One of the hall's highlights will be a display of original fossil skulls from the Cro-Magnon period and France's La Ferrassie cave, plus major discoveries from the 19th century. The materials are being lent by the Musée de l'Homme in Paris, which is closed for renovations. Another exhibit will contain a specially designed case with an original Neanderthal skeleton excavated from the Shanidar Cave in Iraq. The skeleton was discovered in the 1950s and has been in storage at the Smithsonian for the past 10 years.

"One of the threads throughout the hall is 'How do we know?' " said Potts. "How do we know a footprint is a human footprint?"

And that became a timely question earlier this month when scientists announced the discovery of a skeleton in Ethiopia, which they named Ardi; she lived 4.4 million years ago. The discovery immediate upstaged Lucy, the 3.2 million-year-old fossil who had been believed to be the most complete human ancestor. Potts knew about Ardi and told his design team not to panic about the news; for now, Lucy will be a major part of the Smithsonian's story. Models of her standing and then climbing are on order.

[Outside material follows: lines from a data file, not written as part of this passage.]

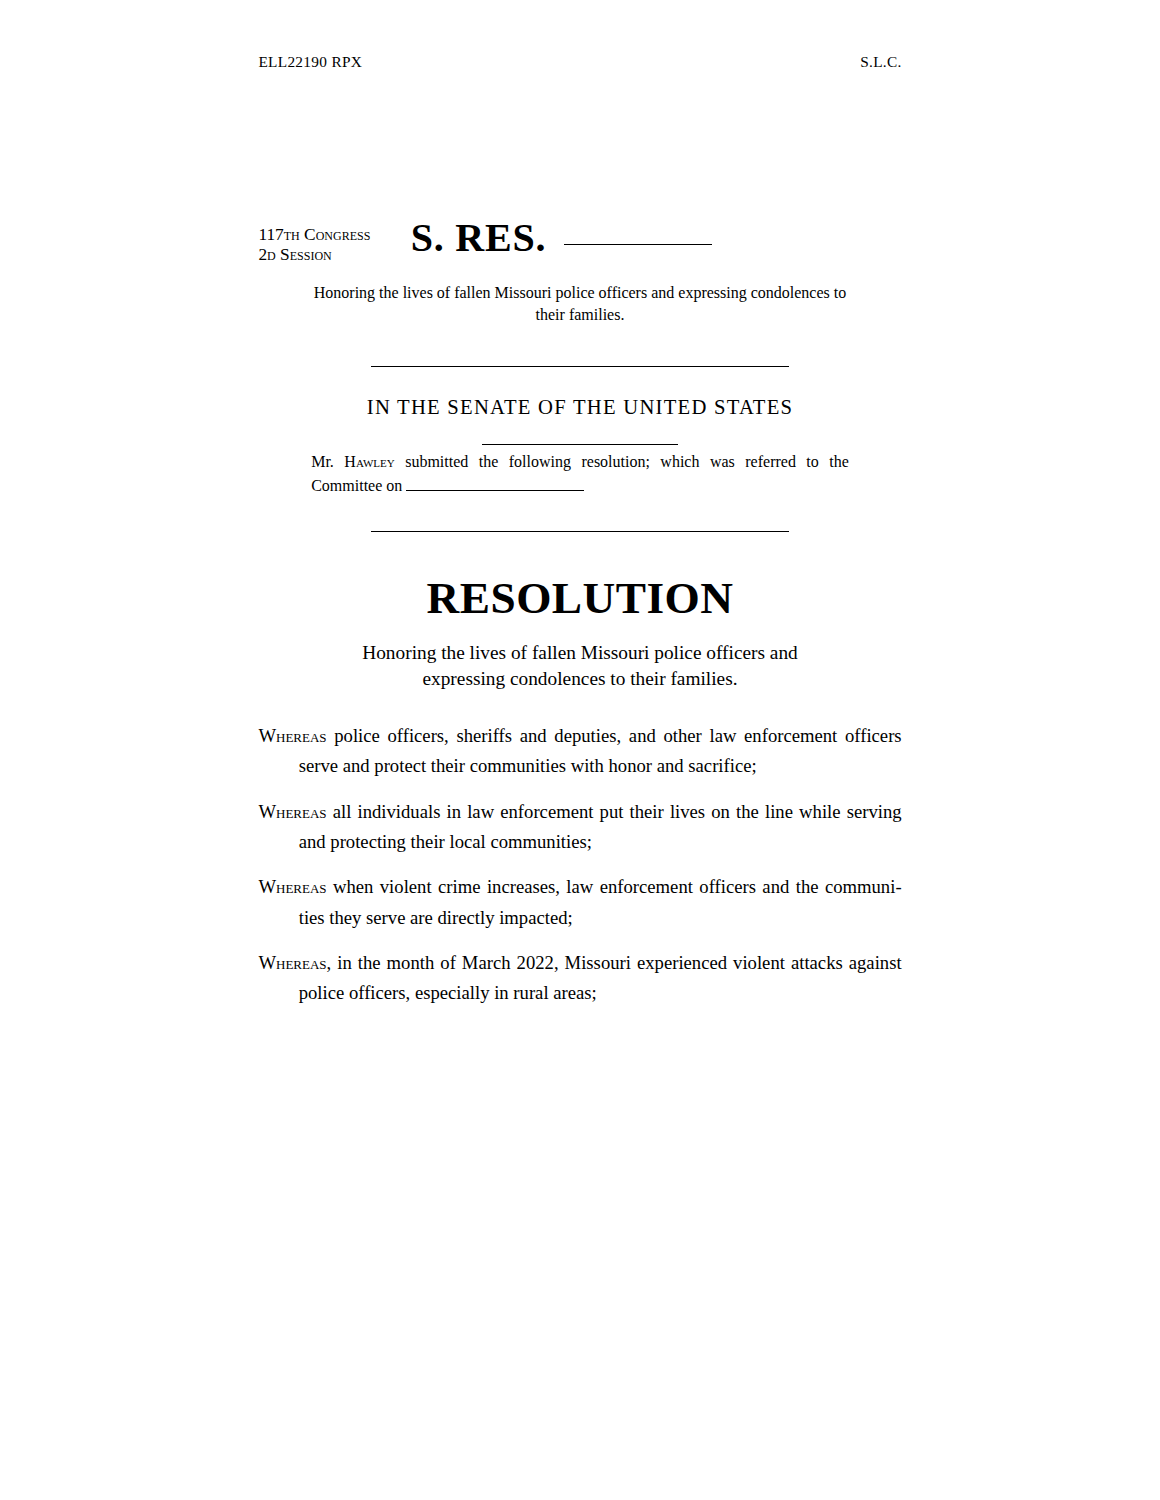ELL22190 RPX
S.L.C.
117th Congress
2d Session
S. RES.
Honoring the lives of fallen Missouri police officers and expressing condolences to their families.
IN THE SENATE OF THE UNITED STATES
Mr. Hawley submitted the following resolution; which was referred to the Committee on
RESOLUTION
Honoring the lives of fallen Missouri police officers and expressing condolences to their families.
Whereas police officers, sheriffs and deputies, and other law enforcement officers serve and protect their communities with honor and sacrifice;
Whereas all individuals in law enforcement put their lives on the line while serving and protecting their local communities;
Whereas when violent crime increases, law enforcement officers and the communities they serve are directly impacted;
Whereas, in the month of March 2022, Missouri experienced violent attacks against police officers, especially in rural areas;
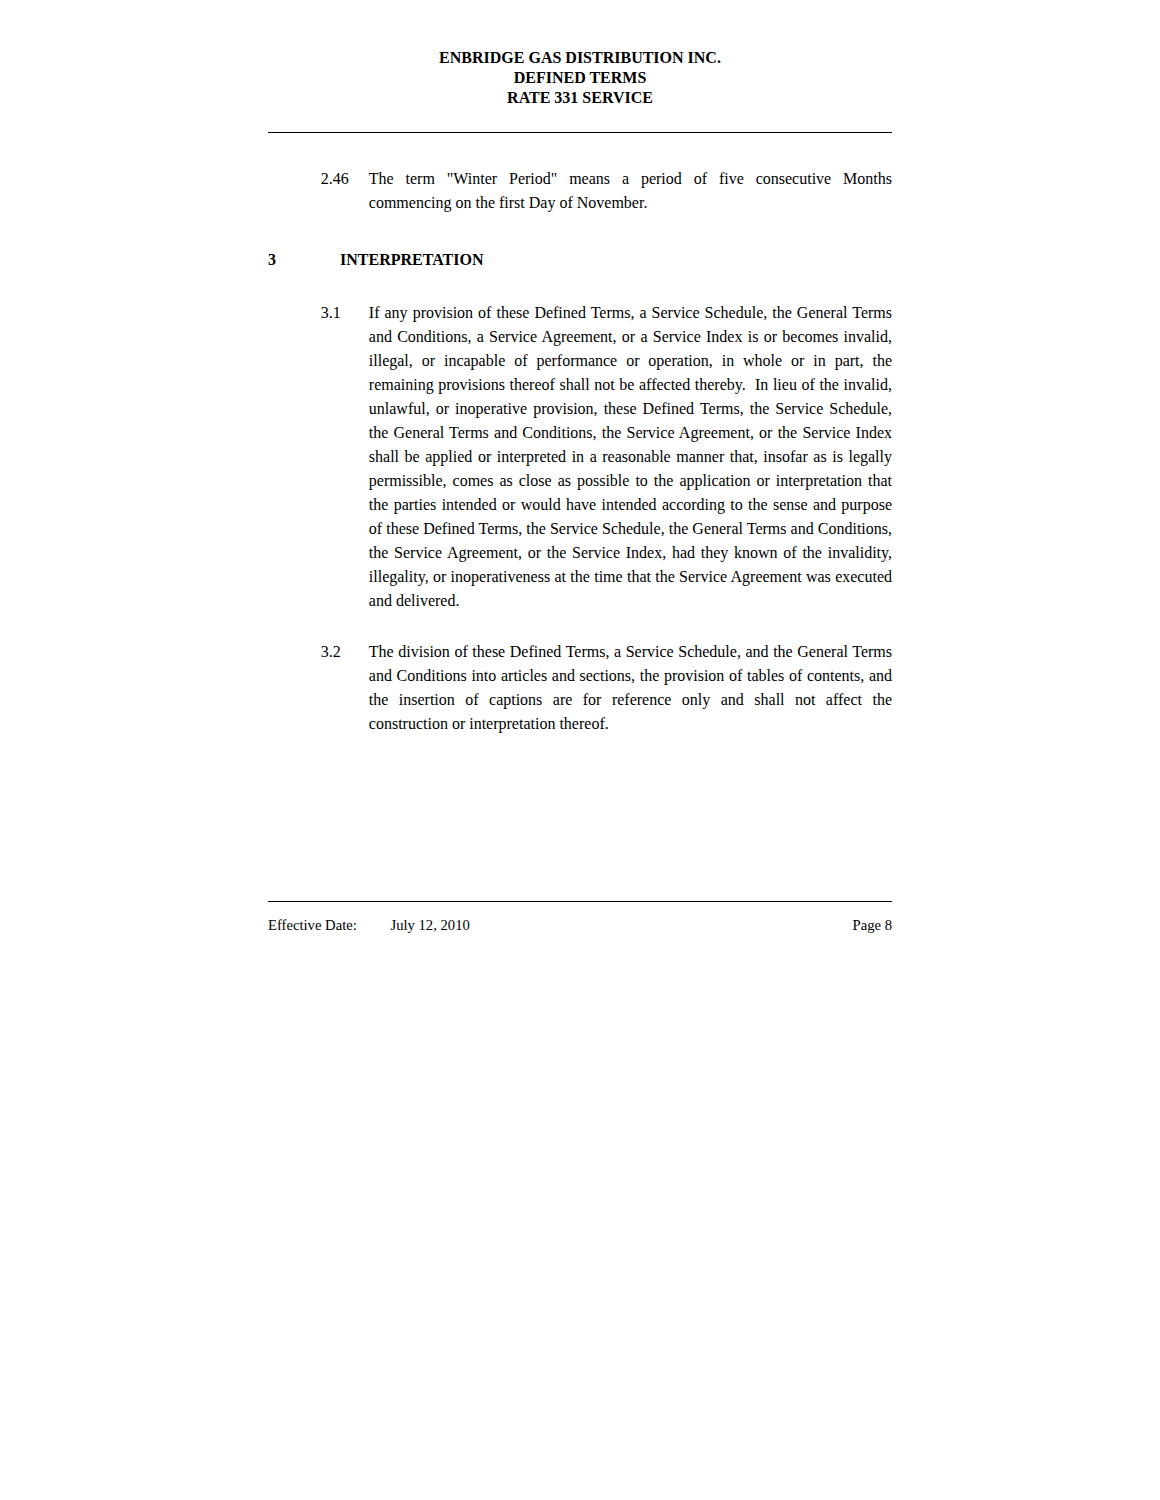Enbridge Gas Distribution Inc. Defined Terms Rate 331 Service
2.46
The term "Winter Period" means a period of five consecutive Months commencing on the first Day of November.
3 Interpretation
3.1
If any provision of these Defined Terms, a Service Schedule, the General Terms and Conditions, a Service Agreement, or a Service Index is or becomes invalid, illegal, or incapable of performance or operation, in whole or in part, the remaining provisions thereof shall not be affected thereby. In lieu of the invalid, unlawful, or inoperative provision, these Defined Terms, the Service Schedule, the General Terms and Conditions, the Service Agreement, or the Service Index shall be applied or interpreted in a reasonable manner that, insofar as is legally permissible, comes as close as possible to the application or interpretation that the parties intended or would have intended according to the sense and purpose of these Defined Terms, the Service Schedule, the General Terms and Conditions, the Service Agreement, or the Service Index, had they known of the invalidity, illegality, or inoperativeness at the time that the Service Agreement was executed and delivered.
3.2
The division of these Defined Terms, a Service Schedule, and the General Terms and Conditions into articles and sections, the provision of tables of contents, and the insertion of captions are for reference only and shall not affect the construction or interpretation thereof.
Effective Date: July 12, 2010
Page 8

The scientific conclusions about Ardi will be in a section that includes the latest news about discoveries and anthropological field work, said Potts.

The scientists are also creating a wall of human development, with the milestones of walking upright, a larger brain size, development of tools, and creating symbols and rituals. The text will explain how those advances "equipped us to react to environmental and social settings," Potts said.